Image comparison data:
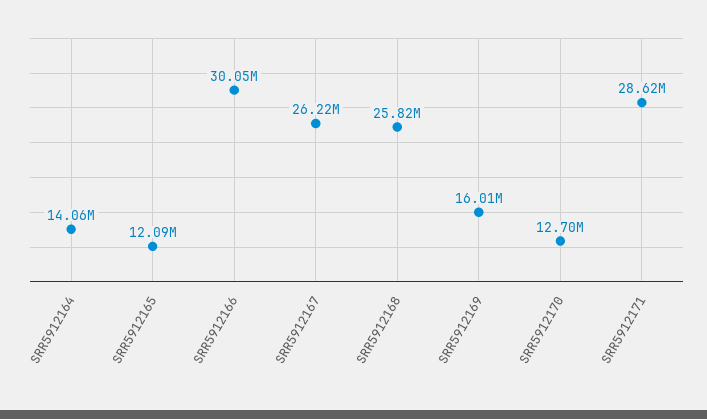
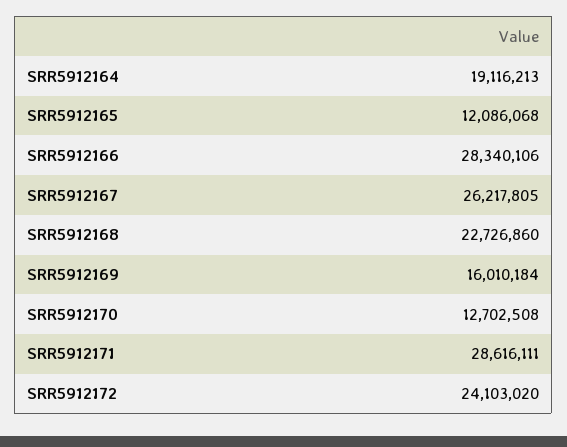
  {
-   "SRR5912164": 14060000,
+   "SRR5912164": 19116213,
    "SRR5912165": 12086068,
-   "SRR5912166": 30050000,
+   "SRR5912166": 28340106,
    "SRR5912167": 26217805,
-   "SRR5912168": 25820000,
+   "SRR5912168": 22726860,
    "SRR5912169": 16010184,
    "SRR5912170": 12702508,
-   "SRR5912171": 28616111
+   "SRR5912171": 28616111,
+   "SRR5912172": 24103020
  }

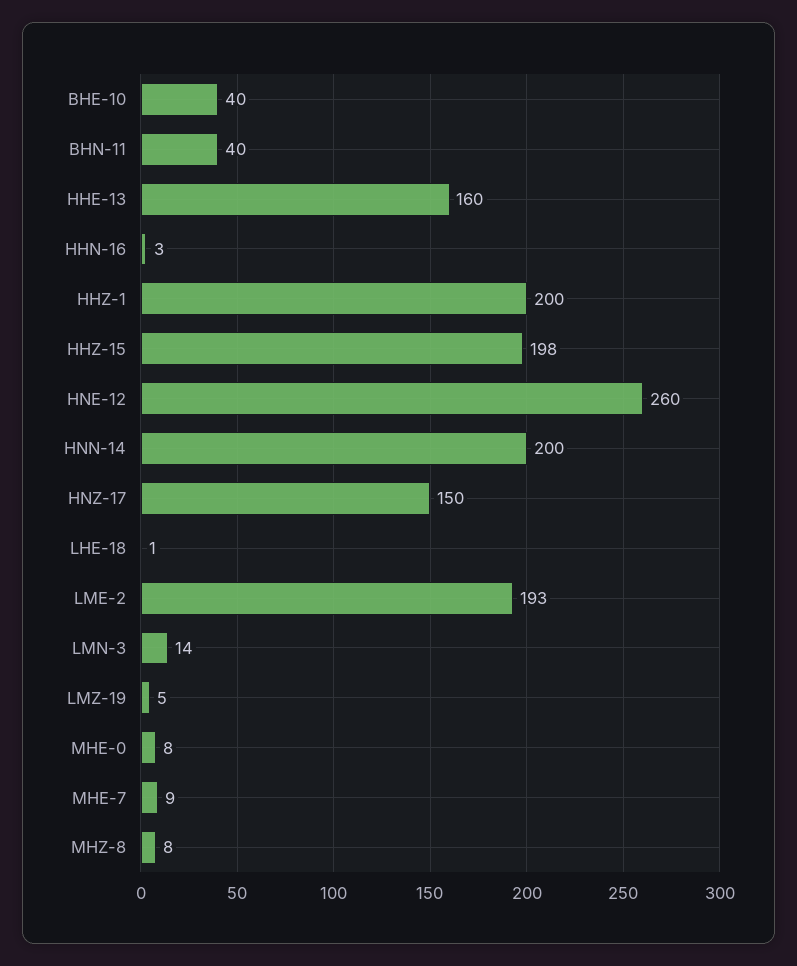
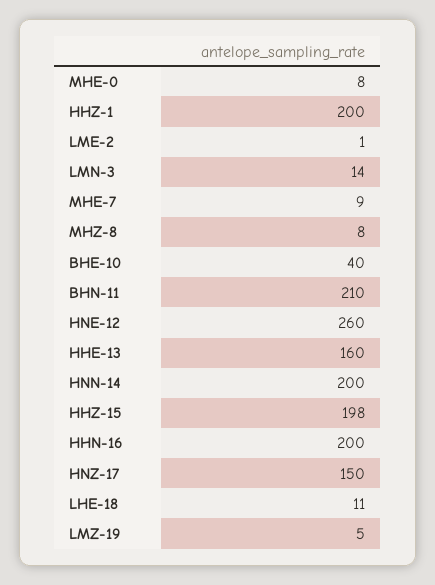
  {
    "BHE-10": 40,
-   "BHN-11": 40,
+   "BHN-11": 210,
    "HHE-13": 160,
-   "HHN-16": 3,
+   "HHN-16": 200,
    "HHZ-1": 200,
    "HHZ-15": 198,
    "HNE-12": 260,
    "HNN-14": 200,
    "HNZ-17": 150,
-   "LHE-18": 1,
+   "LHE-18": 11,
-   "LME-2": 193,
+   "LME-2": 1,
    "LMN-3": 14,
    "LMZ-19": 5,
    "MHE-0": 8,
    "MHE-7": 9,
    "MHZ-8": 8
  }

**Aim of the task**:
Your reply must reproduce all of the entries exactly and contain no pictures.

**Response area**:
  {
-   "SRR5912164": 14060000,
+   "SRR5912164": 19116213,
    "SRR5912165": 12086068,
-   "SRR5912166": 30050000,
+   "SRR5912166": 28340106,
    "SRR5912167": 26217805,
-   "SRR5912168": 25820000,
+   "SRR5912168": 22726860,
    "SRR5912169": 16010184,
    "SRR5912170": 12702508,
-   "SRR5912171": 28616111
+   "SRR5912171": 28616111,
+   "SRR5912172": 24103020
  }

  {
    "BHE-10": 40,
-   "BHN-11": 40,
+   "BHN-11": 210,
    "HHE-13": 160,
-   "HHN-16": 3,
+   "HHN-16": 200,
    "HHZ-1": 200,
    "HHZ-15": 198,
    "HNE-12": 260,
    "HNN-14": 200,
    "HNZ-17": 150,
-   "LHE-18": 1,
+   "LHE-18": 11,
-   "LME-2": 193,
+   "LME-2": 1,
    "LMN-3": 14,
    "LMZ-19": 5,
    "MHE-0": 8,
    "MHE-7": 9,
    "MHZ-8": 8
  }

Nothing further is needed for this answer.